Anne ve babanın evladı üzerinde hakkı olduğu gibi, çocukların da anne ve babasından beklediği birtakım haklar vardır. Cenab-ı Hakk, Kur'an'da, "Ey iman edenler, nefsinizi ve neslinizi, ateşi insanlar ve taştan olan cehennem azabından koruyunuz" (Tahrim; 66 / 6) buyuruyor ve evladının iyi bir Müslüman olmasını, cenneti hak edecek amellere sahip iyi bir mümin olarak yetiştirilmesini ilk planda, kaçınılmaz bir görev olarak anne ve babaya veriyor. Gözlerini dünyaya açarken kucağına teslim olduğu anne ve babadan kendisinin en iyi ahlâk ile yetiştirilmesini bekler evlat. Bu onun hakkıdır. Resul-i Ekrem sas) buyuruyorlar ki: "Hiç bir baba, çocuğa, güzel terbiyeden üstün bir hediye veremez."
* Çocuklar, kendilerine şefkat ve merhamet gösterilmesini ister. "Bir gün Resul-i Ekrem (sas) torunu Hz. Hasan'ı öptü. Orada bulunan Akra (ra) bu durumu görünce "Benim on tane oğlum olduğu halde hiç birini öpmedim" dedi. Bunun üzerine Resul-i Ekrem (sas) ona baktı, sonra da : "Merhamet etmeyene merhamet olunmaz" buyurdu.
* Kendilerine hoş muamele edilmesini ve en güzel terbiye ile terbiye edilmesini arzu ederler. Bu, Allah'ın Resulü'nün bizzat anne ve babadan istediği bir görevdir. Resulüllah (sas) buyuruyorlar ki: "Çocuklarınıza hoş muamelede bulununuz ve onları güzel terbiye ediniz."
* Kendilerine beddua edilmemesini isterler. Bunun için, dikkatli olunuz! Çocuklarınız istemediğiniz bir şekilde de olsalar bile, hatta ayyaş, inançsız, hırsız da olsalar onlara kızdığınız zaman "Allah seni kahretsin" demeyiniz. Kızarken bile; "Allah seni ıslah etsin" diye dua ediniz. Keşşaf Tefsirinin yazarı meşhur müfessir, büyük âlim Zemahşeri'nin bir ayağı kesikti. Bu durumu şöyle anlatıyor. "Çocuktum bir serçe kuşu yakalamıştım, ayağına ip bağladım, oynuyordum. Kuş birden elimden uçup, çatı kovuğuna girdi. İple çekerek çıkarttım. Fakat ayağı kırılmıştı. Elimde oynarken annem gördü. Çok üzüldü kuşun durumuna ve gözleri yaşararak "Allah da senin ayağını öyle kırsın" dedi. Daha sonra, ben, tahsil için Buhara'ya giderken attan düştüm ve ayağım kırıldı, sonra kangrene çevirdi ve ayağımı kestiler. Rahmetli Annemin beddualarıyla bu hale geldim" diye anlatmıştır.

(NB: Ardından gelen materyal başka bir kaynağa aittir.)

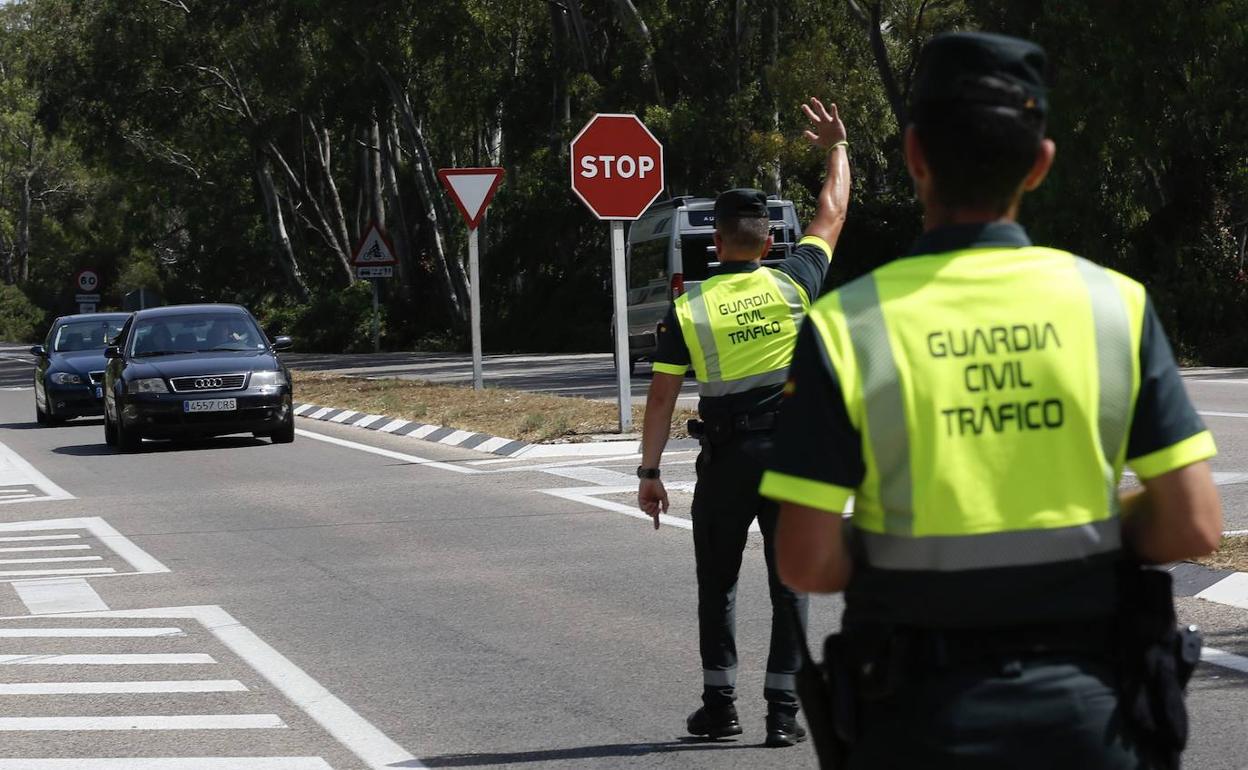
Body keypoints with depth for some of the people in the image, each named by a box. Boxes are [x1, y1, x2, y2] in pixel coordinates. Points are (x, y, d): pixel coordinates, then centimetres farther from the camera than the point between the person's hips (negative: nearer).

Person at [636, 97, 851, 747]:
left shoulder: (689, 309, -4)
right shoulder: (793, 284, -2)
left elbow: (662, 396, -4)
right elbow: (831, 215, 13)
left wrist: (649, 472, 3)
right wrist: (835, 147, 28)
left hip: (724, 460, 0)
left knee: (717, 585, 12)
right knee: (790, 585, 5)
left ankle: (719, 704, 15)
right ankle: (782, 711, 3)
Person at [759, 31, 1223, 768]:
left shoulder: (848, 325, -10)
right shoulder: (1115, 303, -5)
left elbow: (809, 563, -13)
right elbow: (1194, 527, -5)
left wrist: (899, 559, 7)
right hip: (1087, 709, 1)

* Onların beklediği, aksine hayır duadır sizden, bu görevi yerine getiriniz. Yani onlara hayır dua ediniz. Zira Resul-i Ekrem (sas) buyuruyorlar ki:"Anne ve babanın hayır duası, Peygamberlerin ümmetine yaptığı dua gibidir."
* Çocukların anne ve baba üzerindeki önemli haklarından biri de; kendilerine haram lokma yedirmemeleridir. Zira haram lokmanın, bununla beslenen nesillerin ilerideki hayatlarında meydana getireceği tahribatı bugünden kestirmekten akıllar bile acizdir. Çocuğunu haram lokma ile beslemek bir anne ve babanın çocuğuna yapabileceği en büyük kötülüktür.
* Beşikten mezara kadar ilim öğrenilebilir, yani öğrenmenin yaşı yoktur fakat öğrenmenin zamanı vardır. Zamanı geçince de o çağda alınması kolay olanı, daha sonra almak mümkün olmayabilir. Bunun için öğrenim çağını geçirmeden, bir emanetçi şuuruyla çocuklarınızın maddi ve manevi eğitimi zamanı geçirilmeden gerçekleştirilmelidir.